Peace Pilgrim

Amelius Publishing House Discussion Board: Toward the Light: Peace Pilgrim
By Morten on Saturday, January 04, 2003 - 06:40 pm:

Dear all,

At an earlier oocasion - I don't reember the thread - a person called Peace Pilgrim was mentioned. I have created a small web-site for her, to be found on:

Barefoot-peace pilgrim page.

Here's an example of her wisdom:

"Religion is not an end in itself. One's union with God is the ultimate goal. There are so many religions because immature people tend to emphasize trivial differences instead of important likenesses. Differences between faiths lie in creeds and rituals rather than religious principles.

How diverse the many paths seem to be at times, but do they not all come together eventually upon the same mountaintop? Are they not all striving for the same thing?

If you are guided towar a faith, use it as a stepping stone to God, not as a barrier between yourself and God's other children or as a tower to hold you aloft from others. If you are not guided toward a faith (or even if you are) seek God in the silence - seek within.

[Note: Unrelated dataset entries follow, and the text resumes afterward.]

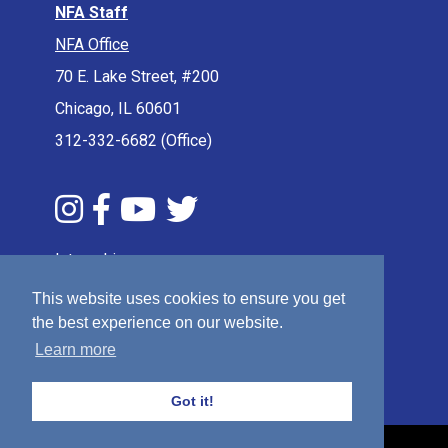
NFA Staff
NFA Office
70 E. Lake Street, #200
Chicago, IL 60601
312-332-6682 (Office)
Internships
Press & Media
This website uses cookies to ensure you get
the best experience on our website.
Privacy Policy
Learn more
Terms & Conditions
Sitemap
Got it!
© 2026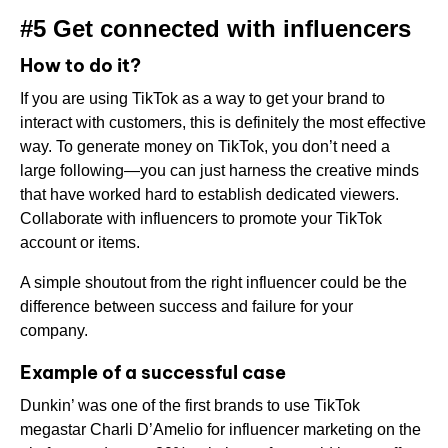
#5 Get connected with influencers
How to do it?
If you are using TikTok as a way to get your brand to
interact with customers, this is definitely the most effective
way. To generate money on TikTok, you don’t need a
large following—you can just harness the creative minds
that have worked hard to establish dedicated viewers.
Collaborate with influencers to promote your TikTok
account or items.
A simple shoutout from the right influencer could be the
difference between success and failure for your
company.
Example of a successful case
Dunkin’ was one of the first brands to use TikTok
megastar Charli D’Amelio for influencer marketing on the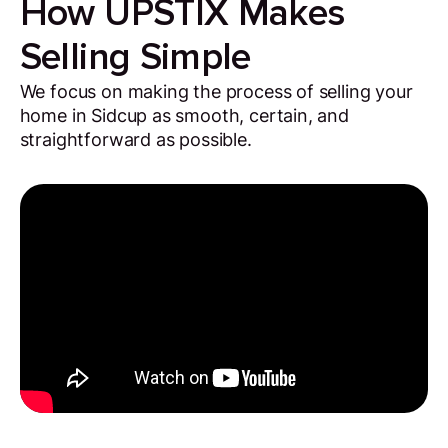
How UPSTIX Makes
Selling Simple
We focus on making the process of selling your
home in Sidcup as smooth, certain, and
straightforward as possible.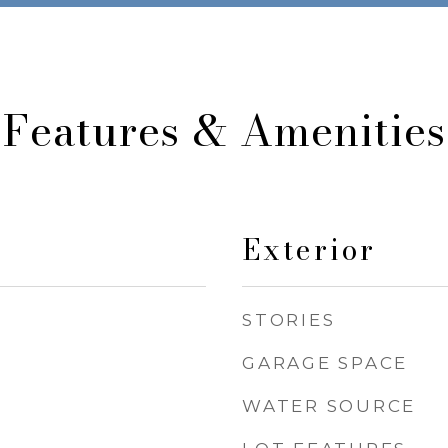
Features & Amenities
Exterior
STORIES
GARAGE SPACE
WATER SOURCE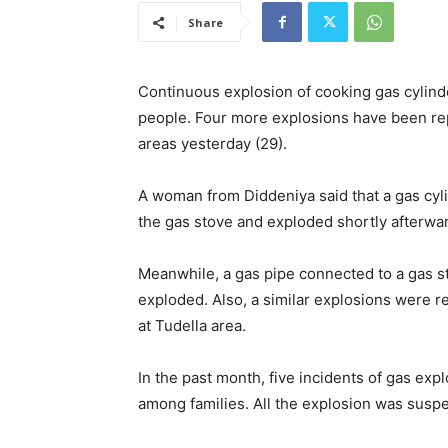
Share
Continuous explosion of cooking gas cylinde
people. Four more explosions have been re
areas yesterday (29).
A woman from Diddeniya said that a gas cyl
the gas stove and exploded shortly afterwar
Meanwhile, a gas pipe connected to a gas st
exploded. Also, a similar explosions were r
at Tudella area.
In the past month, five incidents of gas ex
among families. All the explosion was suspe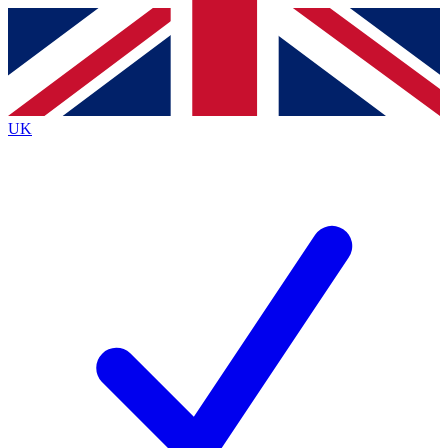
Contact me with news and offers from other Future
brands
By submitting your information you agree to the
Terms & Conditions
and
Privacy
Policy
and are aged 16 or over.
UK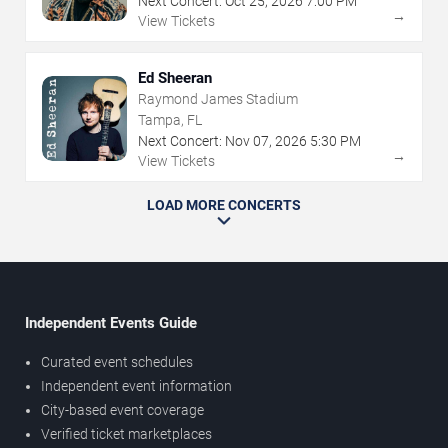
Next Concert:
Oct
25
,
2026
7:00 PM
→
View Tickets
Ed Sheeran
Raymond James Stadium
Tampa, FL
Next Concert:
Nov
07
,
2026
5:30 PM
→
View Tickets
LOAD MORE CONCERTS
Independent Events Guide
Curated event schedules
Independent event information
City-based event coverage
Verified ticket marketplaces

When we attempt to isolate another we only isolate ourselves. We are all God's children and there are no favorites. God is revealed to all who seek; God speaks to all who will listen. Be still and know God."

Love Morten

By Mara on Saturday, February 01, 2003 - 01:23 am:

Thanks, Morten. Next to Toward the Light and The Scattered Brotherhood, Peace Pilgrim is one of my greatest sources for strenght and inspiration. I will take a look at the website when I have a moment, it makes me feel happy to know that she will not be forgotten.
Mara

By G T on Sunday, January 07, 2007 - 07:40 am:

hello all
lifetime christian, new to ttl, familiar with the light as the Lord was showing me all along, and, indeed, confirmed with this original information. after i read through just the web site pages (still not done), all that i had believed without understanding, i understood. all the questions were answered. the only doubts i had up to that point were from religion and were cleared. this was the gospel message that rang true and, with uncontainable exuberance, i could share with everybody without shame. my faith on Him became assurety. He had prepared me for the last three years for this information, otherwise i might have passed it by or, as most who i try to introduce it to, shunned and bashed it.
new questions have risen. i haven't read the ?'s and answers so i appologize if i could have gotten it there.
are the eldest and youngest occupying all humans? are they our "souls"? is it supposed to be that, if i know, i should i be actively searching for my other "two by two", my "joseph of arimathea" or my "jesus"?
should i, this human, be searching for that human partner for marriage as well in this late date? if this is not my first time around, and i was already married, should i stay single for the rest of the lives unless i find that one again? i'm single now, 38, and never married this time around. i had given myself to the words of Christ when he was speaking to the phars. of marriage and they said that if it was one woman for life, it was better not to be married. Jesus said, "only to those whom it has been given". so has it been given to me not to be married? or is this more of my religious interpretation?
i have many others but even if i don't get answers, it does not bother me. it would just make anyone "feel" better if they knew that they were doing what they were supposed to do.
and to anyone looking for those indications, the light of His love has broken through to this spirit. and as much darkness i see, He continally suprizes me with those "flash of light" experiences. i already knew His love, but not in full. i knew as much about Him as most scholars of the Bible (i am unlearned), but that was part of the problem. reading through the information was like that last pound of pressure that broke the dam that was holding in most of the love that the Lord wants to pour out of me, making it possible for me to love practically and without limit. yes, friends, you "should" be over joyed, for that which you seek for is always happening. even in just thinking upon Him, i experience others receiveing the same love that He is always pouring out. i'm really trying to express what can only be experienced. i find myself sicerely going out to others for love's sake and not for obligation.
recently, i received three of those emials from nigeria trying to scam me out of what i was trying to sell on the internet. i would normally send a scathing and judgmental reply to their attempt at stealing. the Lord reminded me (again, as always) "these are family" "leave none behind" "love all". all the sudden i was typing a half page plea to repent, to stop sealing his own judgment etc etc (the Lord's love flows continually so i had to cut myself off at one page). i sent the same response to all three thieves. to my uttermost joy, one replied asking what i could do for him. what could i do but encourage him in the love and forgiveness of the Lord, in continued repentance, love every as God does, forgive as you've been forgiven, and right wrongs whenever he can and, of course, put in the link to the ttl pages i read. the Lord works!!